Forme et santé (partie 2)

La biologie de l’habitat et conception des formes

Dans la mesure où la biologie de l’habitat ne se propose pas seulement de tendre vers une architecture saine, mais de tendre vers une architecture globale, s’ouvrira pour les sens tout un champ de nouvelles façons d’observer. Outre l’utilisation de matériaux sains et la qualité du climat intérieur, la biologie de l’habitat doit également pouvoir stimuler un développement sain des sens. Ceci est particulièrement important pour les enfants qui vivent dans un environnement citadin. J’en ai compris toute l’importance lorsque j’ai visité, il y a quelques années, le Prisma-Hof à Nuremberg, conçu par Joachim Eble. J’y ai rencontré deux enfants faisant le détour par ce lieu en rentrant de l’école, arpentant le cours d’eau dans la serre, expérimentant l’eau, les pierres, les plantes et, par là, exerçant leur propre motricité et leurs quatre sens inférieurs (sens du toucher, sens vital, sens du mouvement et sens de l’équilibre. Voir 1ère partie, Cahier n°10, ndlr).

Une question supplémentaire se pose concernant les sens supérieurs (sens de l’écoute, sens de la parole, sens de la pensée, sens du Je. Voir 1ère partie, Cahier n°10, ndlr) : Comment la biologie de l’habitat peut-elle exprimer sa propre impulsion jusque dans la conception des formes ? Elle se démarque de tout ce qui contribue à la pollution de l’environnement et à la façon malsaine de construire qui sont le résultat de la pensée abstraite et mécaniste.
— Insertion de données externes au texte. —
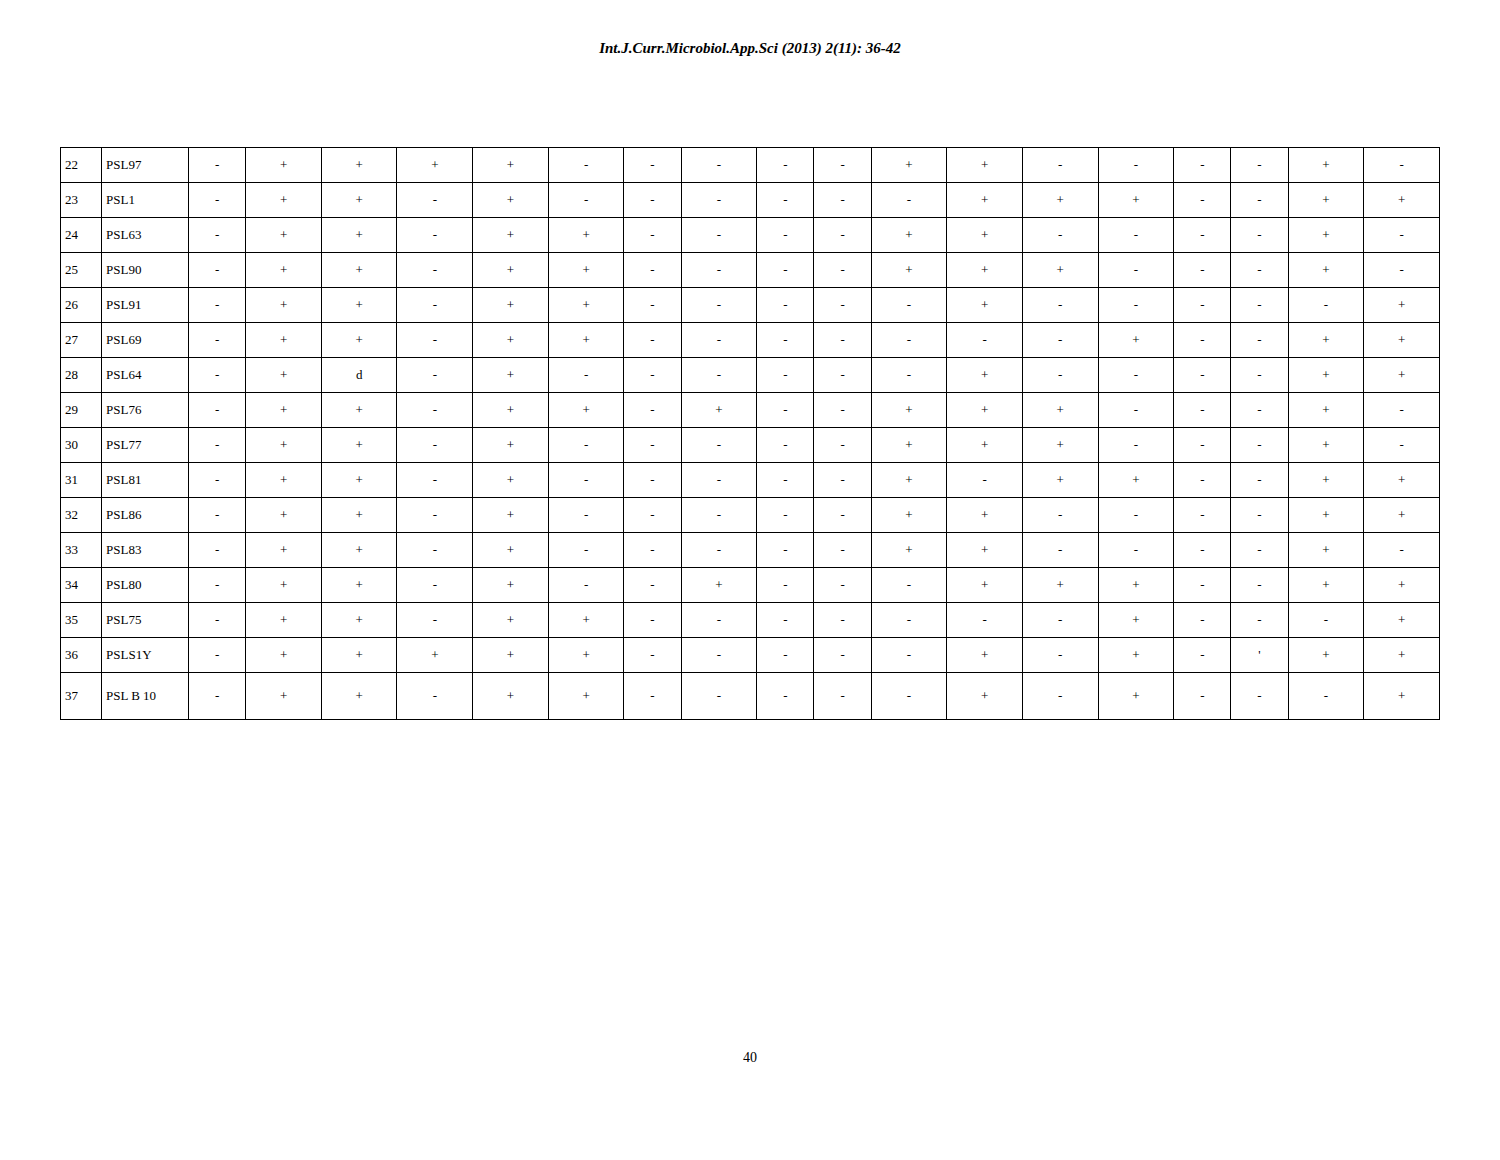Int.J.Curr.Microbiol.App.Sci (2013) 2(11): 36-42
| 22 | PSL97 | - | + | + | + | + | - | - | - | - | - | + | + | - | - | - | - | + | - |
| 23 | PSL1 | - | + | + | - | + | - | - | - | - | - | - | + | + | + | - | - | + | + |
| 24 | PSL63 | - | + | + | - | + | + | - | - | - | - | + | + | - | - | - | - | + | - |
| 25 | PSL90 | - | + | + | - | + | + | - | - | - | - | + | + | + | - | - | - | + | - |
| 26 | PSL91 | - | + | + | - | + | + | - | - | - | - | - | + | - | - | - | - | - | + |
| 27 | PSL69 | - | + | + | - | + | + | - | - | - | - | - | - | - | + | - | - | + | + |
| 28 | PSL64 | - | + | d | - | + | - | - | - | - | - | - | + | - | - | - | - | + | + |
| 29 | PSL76 | - | + | + | - | + | + | - | + | - | - | + | + | + | - | - | - | + | - |
| 30 | PSL77 | - | + | + | - | + | - | - | - | - | - | + | + | + | - | - | - | + | - |
| 31 | PSL81 | - | + | + | - | + | - | - | - | - | - | + | - | + | + | - | - | + | + |
| 32 | PSL86 | - | + | + | - | + | - | - | - | - | - | + | + | - | - | - | - | + | + |
| 33 | PSL83 | - | + | + | - | + | - | - | - | - | - | + | + | - | - | - | - | + | - |
| 34 | PSL80 | - | + | + | - | + | - | - | + | - | - | - | + | + | + | - | - | + | + |
| 35 | PSL75 | - | + | + | - | + | + | - | - | - | - | - | - | - | + | - | - | - | + |
| 36 | PSLS1Y | - | + | + | + | + | + | - | - | - | - | - | + | - | + | - | ' | + | + |
| 37 | PSL B 10 | - | + | + | - | + | + | - | - | - | - | - | + | - | + | - | - | - | + |
40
La caractéristique de cette façon de penser est d’isoler les objets comme isolés de leur contexte, comme morcelés en différents éléments, et où l’interaction entre ces différents éléments est expliquée suivant les lois de la mécanique.

En revanche, la biologie de l’habitat et la construction écologique se proposent de développer une conscience du contexte de vie dans lequel est placé le bâtiment, et d’en tenir compte lors de la conception. Il s’agit, ici, aussi bien des relations à la nature que des relations à l’homme. Pour saisir ces rapports, doit se développer une autre façon de penser, une pensée qui tienne compte de ces rapports, qui les reconnaît et qui est capable de les intégrer dans une vision globale. Et puisqu’il s’agit ici de processus vivants, il faut également penser tout cela en évolution dans le temps. De ce fait on pourrait l’appeler une façon « vivante » de penser, qui tient compte de la « totalité » .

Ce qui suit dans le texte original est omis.